━━ Extracted data

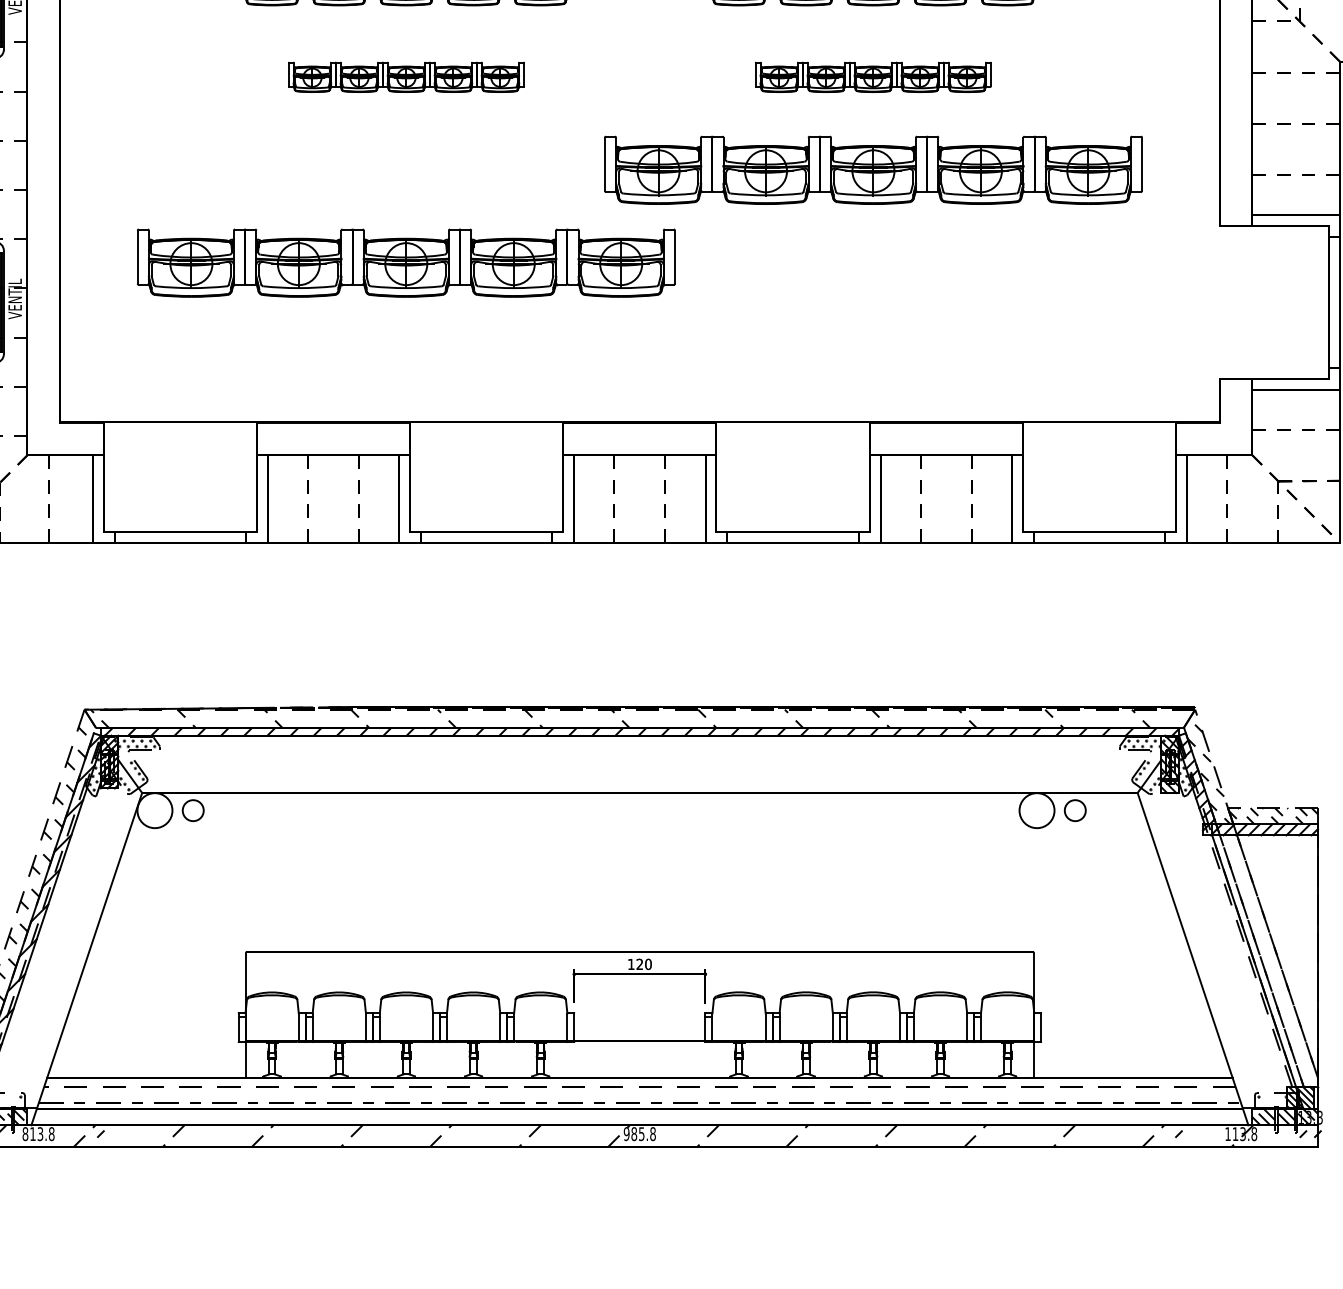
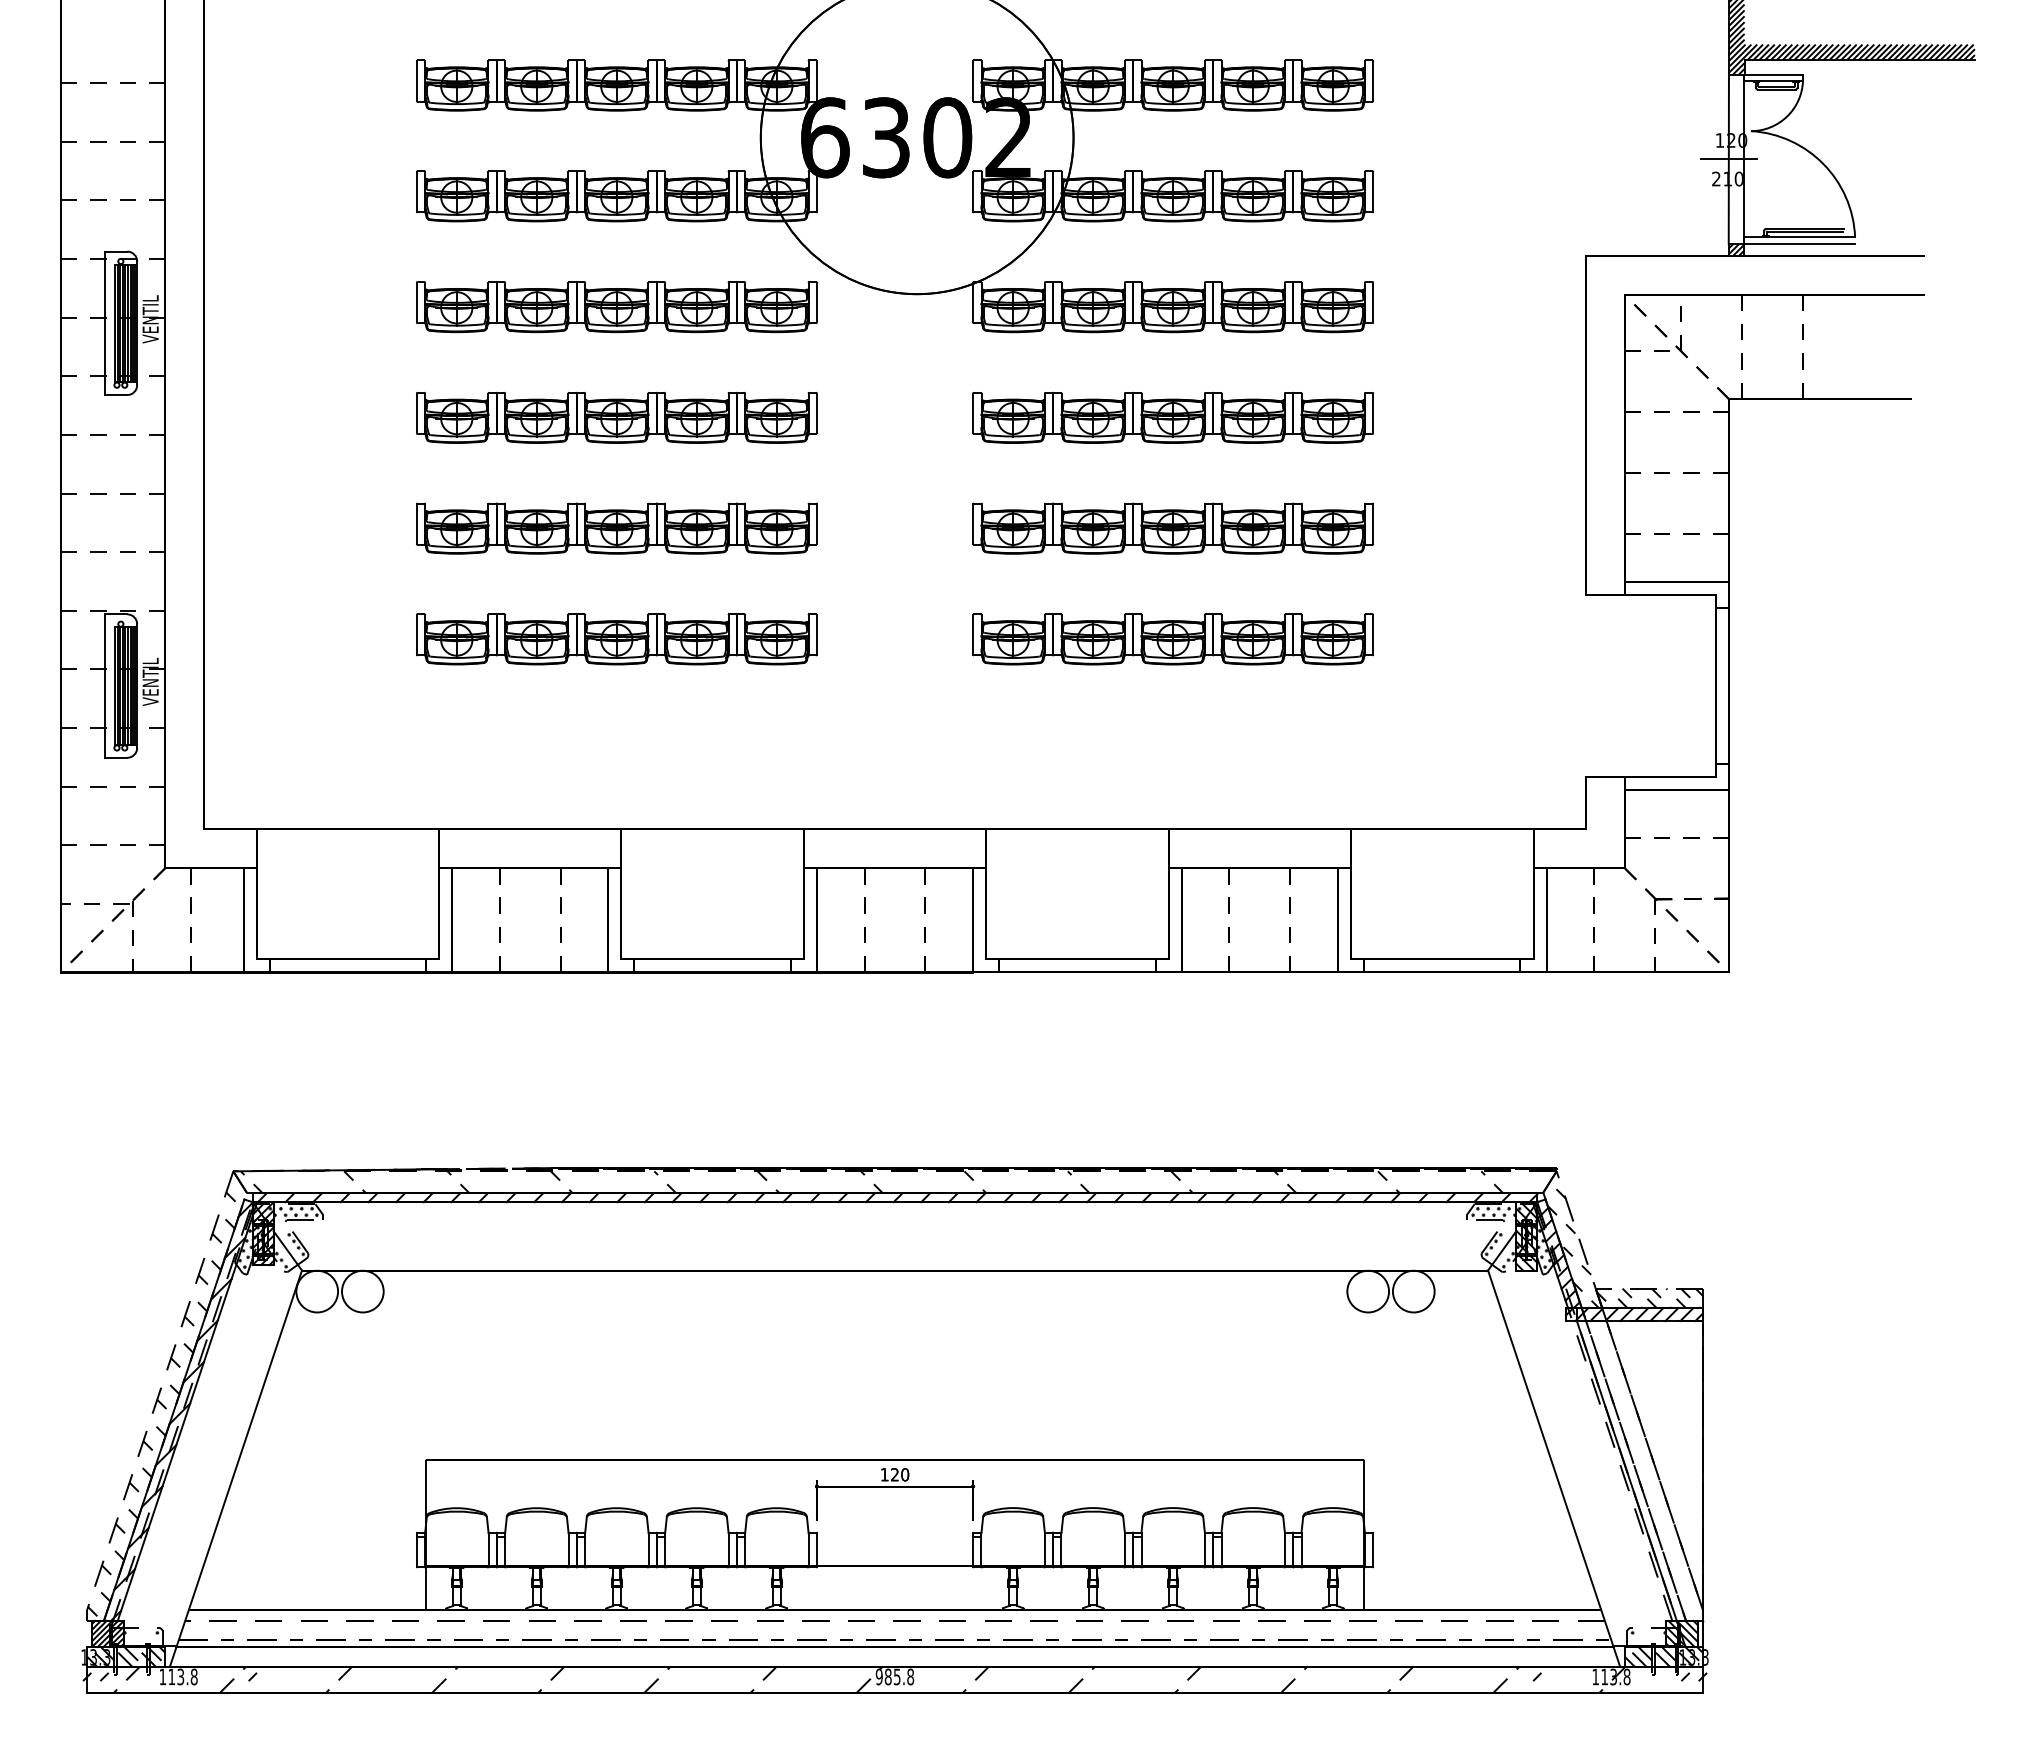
part: (406, 77) -> (616, 417), size x1.43
part: (872, 77) -> (1172, 417), size x1.43
part: (406, 170) -> (616, 528), added
part: (872, 170) -> (1172, 528), size x0.62
part: (406, 263) -> (616, 639), size x0.62
part: (872, 263) -> (1172, 639), added
circle: (192, 810) -> (362, 1291), size x1.67
circle: (1075, 810) -> (1413, 1291), size x1.67
text: (25, 1133) -> (162, 1676), 813.8 -> 113.8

━━━━

§ **Activity**
Going through the entries above, count the lines with the word "circle". Give only the result.

§ **Answer to this problem**
2